October 2, 2003

Nothing's so frustrating as a good book that's also short...fortunately that's not a problem here

I'm a hundred pages into Quicksilver, by Neal Stephenson. As you probably know, it's a historical novel which explores the early days of what we now call "science," with fictional characters interacting with actual people. (Dating, as far as I've read, from the 1660's to 1713.) So far it's a great read, and I recommend it. (Assuming, that is, that you like history. I noticed some dorf gave it a terrible review on Amazon, because of all the boring historical stuff!! Today's tip: There's a certain sort of Amazon review that starts: I just don't understand why everybody likes this book. I don't get it... If you feel that way, keep quiet.)

...There was no other furniture in the room, although the eight-foot-high grandfather clock in the adjoining hall contributed a sort of immediate presence with the heaving to and fro of its cannonball-sized pendulum, which made the entire house lean from one side to the other like a drunk out for a brisk walk, and the palpable grinding of its gear-train, and the wild clamorous bonging that exploded from it at intervals that seemed suspiciously random, and that caused flocks of migrating waterfowl, thousands of feet overhead, to collide with each other in panic and veer into new courses. The fur of dust beginning to overhang its Gothick battlements; its internal supply of mouse-turds; the Roman numerals carven into the back by its maker and its complete inability to tell time, all marked it as pre-Huygens technology. Its bonging would have tried Daniel's patience even if it had occurred precisely on the hour, half-hour, quarter-hour, et cetera, for it never failed to make him jump out of of his skin. That it conveyed no information whatever as to what the time actually was, drove Daniel into such transports of annoyance that he had begun to entertain a phant'sy of standing at the intersection of two corridors and handing Drake, every time he passed by, a libel denouncing the ancient Clock, and demanding its wayward pendulum be stilled, and that it be replaced with a new Huygens model. But Drake had already told him to shut up about clock, and so there was nothing he could do...
You can see that Stephenson is not taking himself too seriously here. So I can enjoy the story and not mind a few liberties taken with history, things that would usually drive me into "transports of annoyance." And not mind of course, that, as a historical novelist, he's cheating... that his fictional characters are able to concentrate on getting to know people who will be in the history books three-hundred years later, and not waste any time befriending future nobodies. Enoch Root pals around with Huygens and Leibniz, and is able to discern the genius of Isaac Newton when he is a mere schoolboy glimpsed in the street; and Daniel Waterhouse shares a room with Newton at Trinity, and witnesses the invention of the Calculus.

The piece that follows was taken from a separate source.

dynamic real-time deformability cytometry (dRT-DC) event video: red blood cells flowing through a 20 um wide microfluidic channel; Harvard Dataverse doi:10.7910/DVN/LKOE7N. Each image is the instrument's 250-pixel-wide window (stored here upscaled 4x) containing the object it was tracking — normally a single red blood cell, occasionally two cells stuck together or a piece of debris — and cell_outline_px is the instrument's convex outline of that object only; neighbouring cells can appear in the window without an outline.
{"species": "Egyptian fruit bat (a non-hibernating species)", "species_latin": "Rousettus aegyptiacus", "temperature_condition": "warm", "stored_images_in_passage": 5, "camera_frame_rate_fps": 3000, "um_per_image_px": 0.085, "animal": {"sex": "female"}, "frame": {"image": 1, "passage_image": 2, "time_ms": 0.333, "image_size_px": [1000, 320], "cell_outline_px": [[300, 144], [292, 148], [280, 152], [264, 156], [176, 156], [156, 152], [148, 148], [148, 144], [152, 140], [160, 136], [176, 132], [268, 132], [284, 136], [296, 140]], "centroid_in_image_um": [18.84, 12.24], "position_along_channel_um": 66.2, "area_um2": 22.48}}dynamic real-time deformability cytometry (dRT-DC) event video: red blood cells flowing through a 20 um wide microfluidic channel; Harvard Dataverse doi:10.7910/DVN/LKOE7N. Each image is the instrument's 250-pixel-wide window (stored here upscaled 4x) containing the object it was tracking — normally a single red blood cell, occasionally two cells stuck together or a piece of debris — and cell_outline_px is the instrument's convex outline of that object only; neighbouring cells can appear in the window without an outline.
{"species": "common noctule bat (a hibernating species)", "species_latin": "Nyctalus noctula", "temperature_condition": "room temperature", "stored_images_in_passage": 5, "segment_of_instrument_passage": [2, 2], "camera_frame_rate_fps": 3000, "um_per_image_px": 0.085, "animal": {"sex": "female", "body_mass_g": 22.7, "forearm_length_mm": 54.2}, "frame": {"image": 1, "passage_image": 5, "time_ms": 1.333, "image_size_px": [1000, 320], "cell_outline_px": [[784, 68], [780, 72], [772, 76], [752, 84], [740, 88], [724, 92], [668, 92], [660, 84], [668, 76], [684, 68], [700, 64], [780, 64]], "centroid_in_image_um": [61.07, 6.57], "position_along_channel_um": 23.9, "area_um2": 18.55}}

But it's all done with lots of verve and humor and insight, and I'm enjoying it immensely.

* WORD NOTE: There is nothing so frustrating as having a concept without a good name to use when speaking of it. The characters in this book experience that frustration as they grasp the possibilities of what we now call "science" but have no better term for it than "natural philosophy." It's a testimony to the prodigious influence of Isaac Newton that a common name for "science" in the 18th Century was the Newtonian Philosophy.